### WORK REQUEST
Go through the entries below and report how many lines contain the string "This". Nothing but the number is wanted.

-- MATERIAL PROVIDED follows --

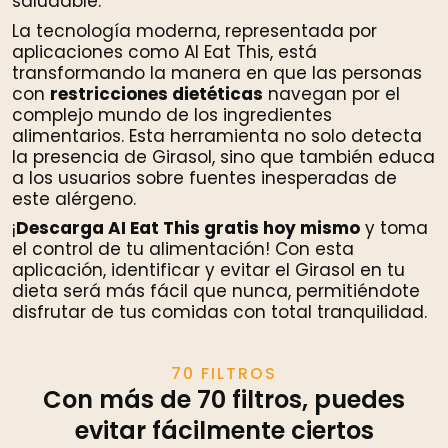
saludable.
La tecnología moderna, representada por
aplicaciones como AI Eat This, está
transformando la manera en que las personas
con
restricciones dietéticas
navegan por el
complejo mundo de los ingredientes
alimentarios. Esta herramienta no solo detecta
la presencia de Girasol, sino que también educa
a los usuarios sobre fuentes inesperadas de
este alérgeno.
¡
Descarga AI Eat This gratis hoy mismo
y toma
el control de tu alimentación! Con esta
aplicación, identificar y evitar el Girasol en tu
dieta será más fácil que nunca, permitiéndote
disfrutar de tus comidas con total tranquilidad.
70 FILTROS
Con más de 70 filtros, puedes
evitar fácilmente ciertos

-- MATERIAL PROVIDED concluded --

### SOLUTION
2